> **PROBLEM STATEMENT**
In the records below, find the line with "E-100, Lote 13: 1000 -> none" and repeat exactly every line from it through the line with "0102 Živé hovädzie zvieratá, 2.: 6000 -> 7155". Pictures stay out.

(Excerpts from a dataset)
※

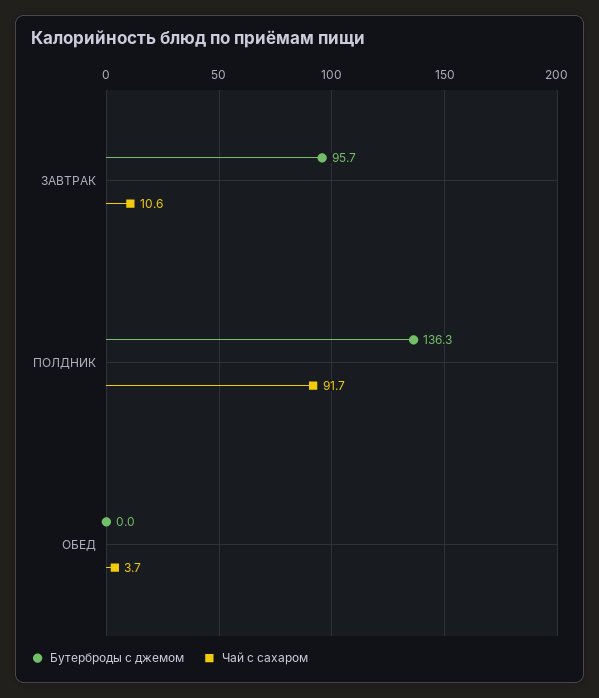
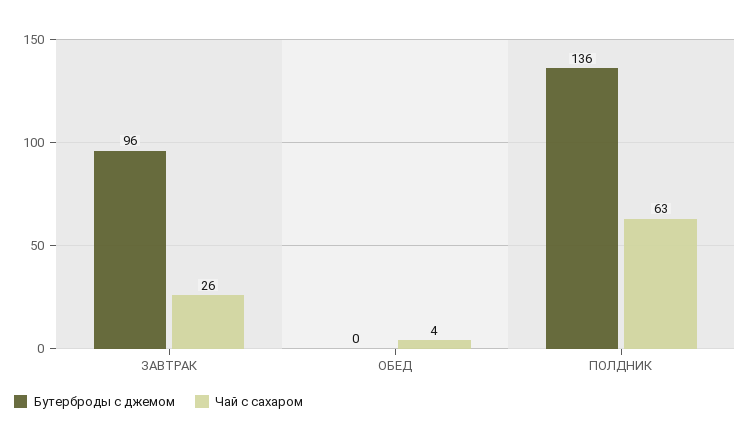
Чай с сахаром, ЗАВТРАК: 10.6 -> 26
Чай с сахаром, ПОЛДНИК: 91.7 -> 63

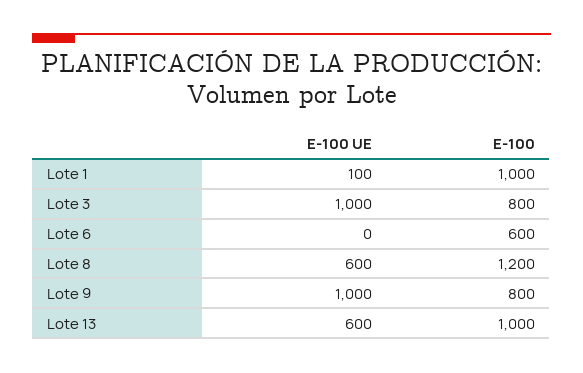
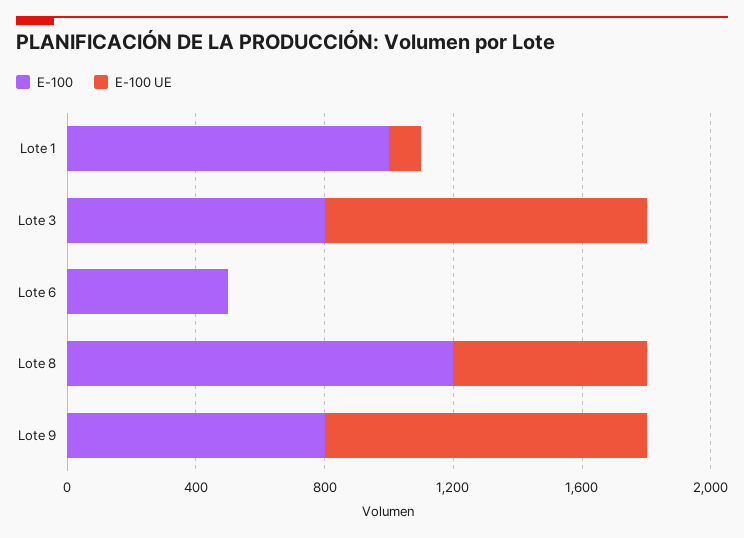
E-100, Lote 6: 600 -> 500
E-100 UE, Lote 13: 600 -> none
E-100, Lote 13: 1000 -> none

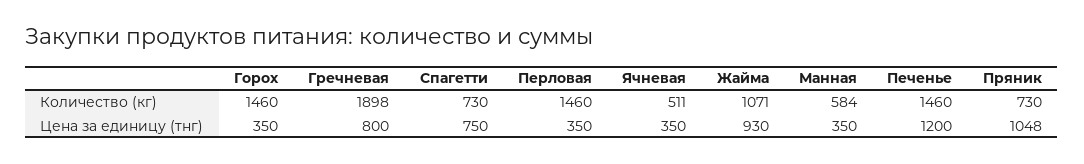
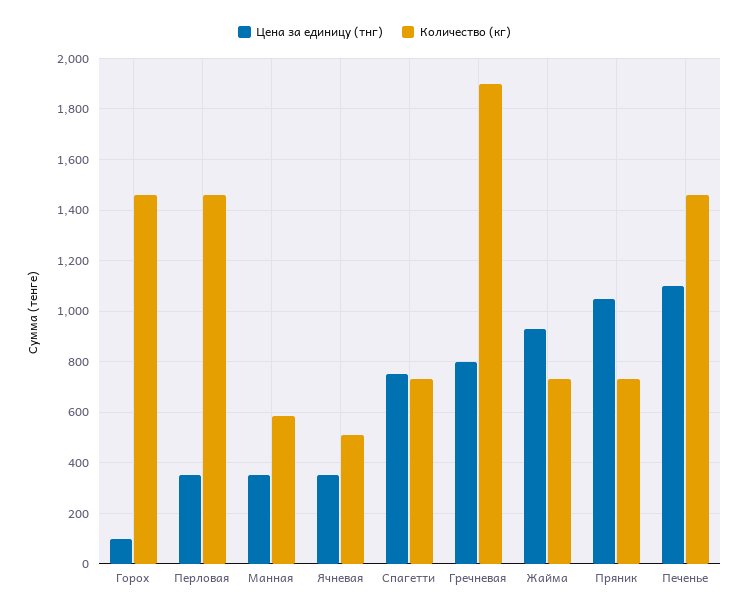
Количество (кг), Жайма: 1071 -> 725
Цена за единицу (тнг), Горох: 350 -> 100
Цена за единицу (тнг), Печенье: 1200 -> 1100

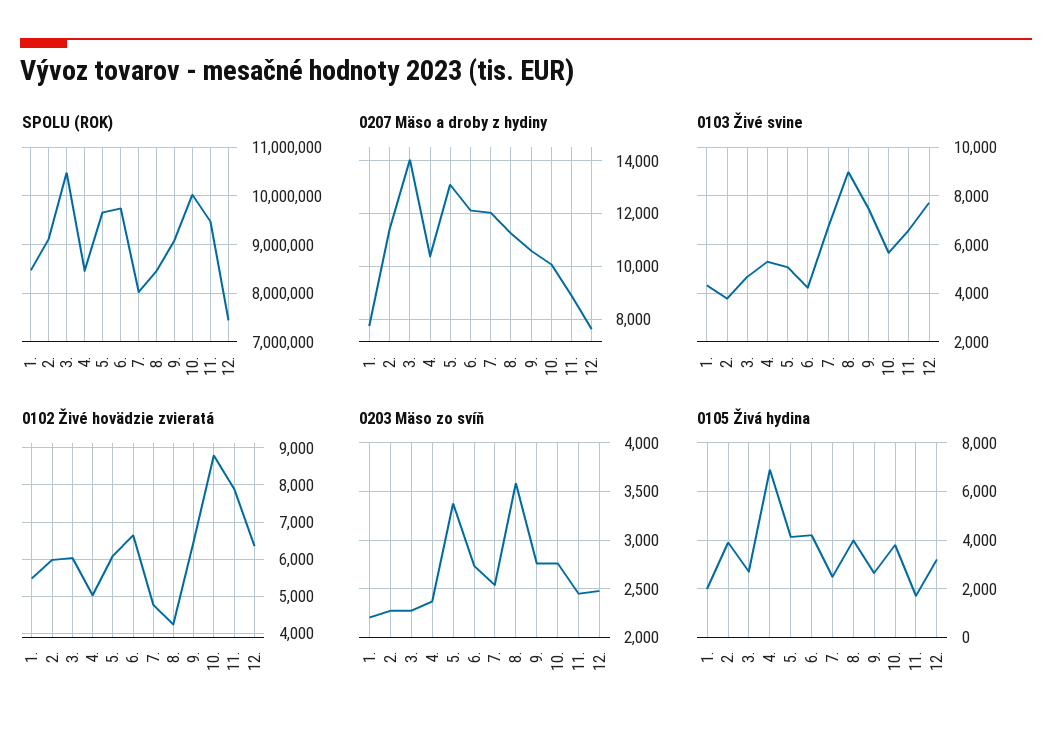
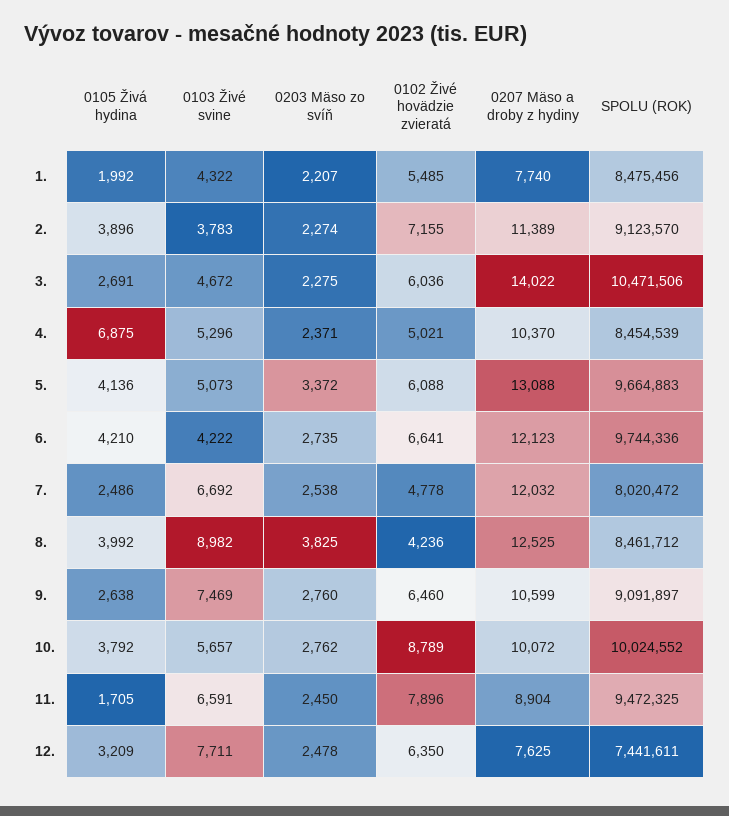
0207 Mäso a droby z hydiny, 8.: 11250 -> 12525
0102 Živé hovädzie zvieratá, 2.: 6000 -> 7155
0203 Mäso zo svíň, 8.: 3600 -> 3825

※

> **TASK OUTPUT**
E-100, Lote 13: 1000 -> none

Количество (кг), Жайма: 1071 -> 725
Цена за единицу (тнг), Горох: 350 -> 100
Цена за единицу (тнг), Печенье: 1200 -> 1100

0207 Mäso a droby z hydiny, 8.: 11250 -> 12525
0102 Živé hovädzie zvieratá, 2.: 6000 -> 7155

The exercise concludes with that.